Димитрий Иванович, узнав о желаниях старого воина, велел боярину, чтоб построили Таршиле добрую избу в Звонцах да сарай для скота, да огородили бы подворье крепким тыном, да выдали ему коня ратайного, да баранов, да птицы на приплод. Боярин предложил должность волостного пристава, но Таршила отказался, ссылаясь на годы. Об одном попросил: присылать к нему сына, когда возможность будет. Димитрий Иванович сказал откровенно: "Часто сына не жди, Таршила. Ратное время начинается. О посохе не думай - кабалу с тебя всякую снимаем, но одна есть подать, неотменимая и неотложная. Воин ты добрый, где только ни бывал, со всеми врагами нашими переведался. Рассказывай мужикам о походах, весели в них русское сердце, да при случае поучивай владеть боевым топором, сулицей и рогатиной. То, может, скоро сгодится".
Знал Димитрий Иванович, о чем сказывал. Только разок и наведался сын в Звонцы. Началась долгая война Москвы с тверским князем, потом - поход на Волгу, против булгар, разорявших нижегородские земли. Димитрий Иванович делом доказал, что Москва строго спрашивает за обиды, причиненные ее союзникам. Едва вернулось войско от побежденной Казани, на нижегородские земли обрушился хан Арапша. И случилась беда на речке Пьяне… Малый отряд от московского полка оставался там среди дружин удельных князей, и стоял тот отрядик до последнего воина. Один из немногих уцелевших видел сына Таршилы после битвы, когда враги кинулись преследовать бегущих. Лежал Иван Таршилин, насквозь пробитый хвостатым копьем, на груде изрубленных врагов. Тяжела была у Ивана десница…

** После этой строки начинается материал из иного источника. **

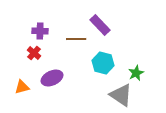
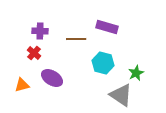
purple rectangle: moved 7 px right, 2 px down; rotated 30 degrees counterclockwise
purple ellipse: rotated 55 degrees clockwise
orange triangle: moved 2 px up
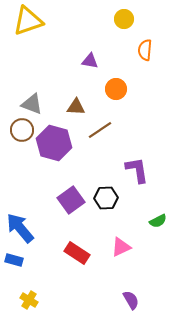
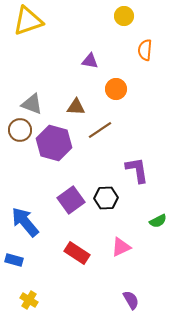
yellow circle: moved 3 px up
brown circle: moved 2 px left
blue arrow: moved 5 px right, 6 px up
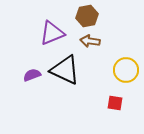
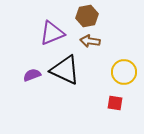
yellow circle: moved 2 px left, 2 px down
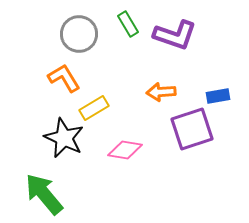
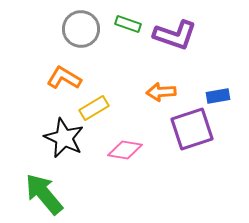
green rectangle: rotated 40 degrees counterclockwise
gray circle: moved 2 px right, 5 px up
orange L-shape: rotated 28 degrees counterclockwise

Застыла душа Таршилы от новой боли, проклинал свою старость, даже весть о победе на Воже была ему горька. Без него побили ворога. А как хотелось воротиться в полк великого князя! Вырос московский соколенок, дерзок стал с супротивниками. Великих князей - и Тверского, и Нижегородского, и Рязанского уж не упрашивал, но требовал от них послушания. Противились - посылал рати из-за каменных стен, зорко посматривал окрест, будто кречет на вершине скалы неприступной. Счастье служить такому государю. Самих ордынцев колотить начал. И ведь как быстро у него дело делается! Прежде князья месяцами соглашаются, неделями договариваются. А тут о битвах узнаешь, когда уж Димитрий поколотил неприятеля. Прежде так воевали одни татары. Против самого Мамая поднялся московский сокол. И приказ его требует быстрых сборов уже и от ополчения: быть в Коломне через две недели!..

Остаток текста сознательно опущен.